## Testo del documento
————————

E’ l’ora del pacifismo

Con la Risoluzione Onu 1973 il Consiglio di Sicurezza delle Nazioni Unite ha autorizzato l’intervento aereo in Libia. In realtà , si tratta di una guerra in senso stretto con esiti imprevedibili e certamente gravi.

Con la Risoluzione Onu 1973 il Consiglio di Sicurezza delle Nazioni Unite ha autorizzato l’intervento aereo in Libia. In realtà , si tratta di una guerra in senso stretto con esiti imprevedibili e certamente gravi.

Il documento delle Nazioni Unite è proiettato verso la difesa dei civili: no-fly zone, cessate il fuoco e fine di ogni violenza. Ma siamo veramente sicuri che il vecchio colonialismo anglo-francese e l’unipolarismo statunitense non si siano rimessi in moto? La Risoluzione è stata rispettata in ogni sua parte? Oppure, verosimilmente, è già stata aggirata? E l’Italia? Che ruolo può effettivamente assumere?
I tempi sono sbagliati, lo sanno tutti. La Francia ha rivendicato la primazia dell’intervento militare, l’Italia avrebbe dovuto rivendicare quella dell’azione diplomatica. Ma con quale credibilità dopo l’affaire Berlusconi? Non potevamo tirarci indietro di fronte ad una violazione sistematica dei diritti umani, non potevamo permettere al dittatore di continuare a bombardare la sua popolazione e restare ad osservare inermi la tragedia che si sviluppava sotto i nostri occhi. Tuttavia, dovevamo essere il centro nevralgico della diplomazia di pace europea e internazionale. La nostra posizione al centro del Mediterraneo ci imponeva di assumere il ruolo principale nelle politiche sulla crisi del Maghreb. Ma le paure leghiste «delle invasioni barbariche» da un lato, e l’inesistenza negli ultimi anni della nostra politica estera dall’altro, hanno fatto sì che l’Italia svolgesse soltanto un ruolo di secondo, terzo grado. Inutile quanto subalterno. Certo non era facile prendere posizione per un governo che pochi mesi prima aveva persino ospitato il Raìs in una tenda nel centro di Villa Doria Pamphilj e steso tappeti rossi al dittatore. Dal baciamano a Gheddafi siamo passati ai tornado in diretta del tg1 di Minzolini. Sarebbe stato opportuno e necessario organizzare un tavolo internazionale dove poter discutere su come bloccare lo sfregio continuo dei diritti umani. Su come aiutare i civili, portare supporto agli ospedali. Ma niente è stato fatto.

————————

## Blocco dati

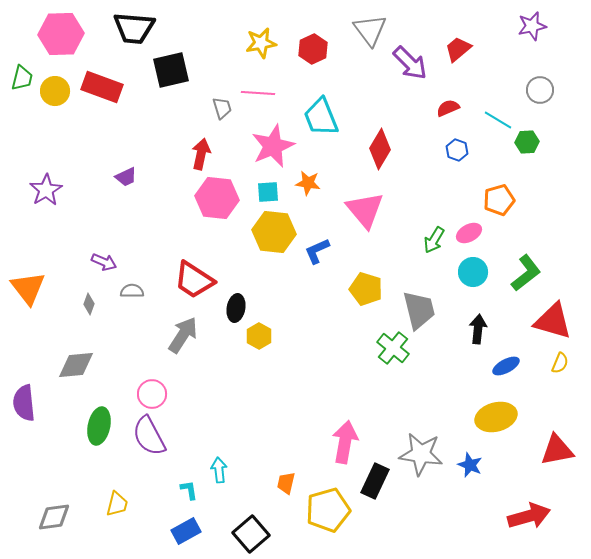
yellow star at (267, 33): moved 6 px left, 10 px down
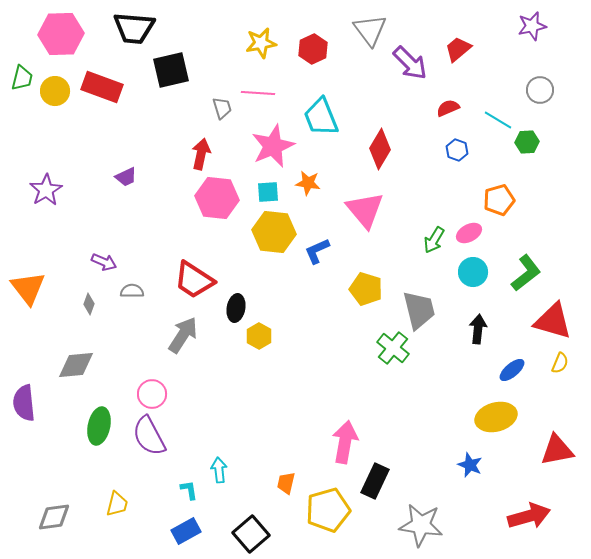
blue ellipse at (506, 366): moved 6 px right, 4 px down; rotated 12 degrees counterclockwise
gray star at (421, 454): moved 71 px down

————————

## Attività da svolgere
- A) Rispondi a queste domande sull'articolo relativo all'intervento in Libia:
(i) Con quale risoluzione il Consiglio di Sicurezza ha autorizzato l'intervento aereo?
(ii) Quale paese ha rivendicato la primazia dell'intervento militare?
(iii) In quale luogo il governo aveva ospitato il Raìs in una tenda?
- B) Prosegui l'articolo sull'intervento in Libia a partire dall'ultima frase riportata.

## Risposte per attività
- A)
(i) La Risoluzione Onu 1973.
(ii) La Francia.
(iii) Nel centro di Villa Doria Pamphilj.

- B)
Il Capitolo VII dello Statuto Onu disciplina gli interventi militari in caso di «minaccia alla pace» e non prevede «coalizioni di volenterosi», né comandi di singoli paesi. Prevede forze armate internazionali sotto il comando delle Nazioni Unite. Perché in Libia nessuno ha proposto una peace keeping operation? Perché si procede attraverso un intervento di fatto guerresco? 
In un periodo in cui dalla tragedia giapponese il nucleare viene messo in discussione, i giacimenti petroliferi libici fanno gola ai governi di Sarkozy e di Cameron. E non solo. Forse se si pensasse a un intervento concordato e gestito congiuntamente dai membri permanenti del Consiglio di Sicurezza, la posizione di Russia, Cina e Germania sul caso libico sarebbe diversa. E si riaprirebbe l’intera vicenda. In Libia gli interessi economici fanno ben più gola dei diritti umani. Altrimenti non si spiegherebbe il motivo per cui in Bahrein le rivolte vengono «sedate» e in Libia arrivano i Mirage. O i Tornado.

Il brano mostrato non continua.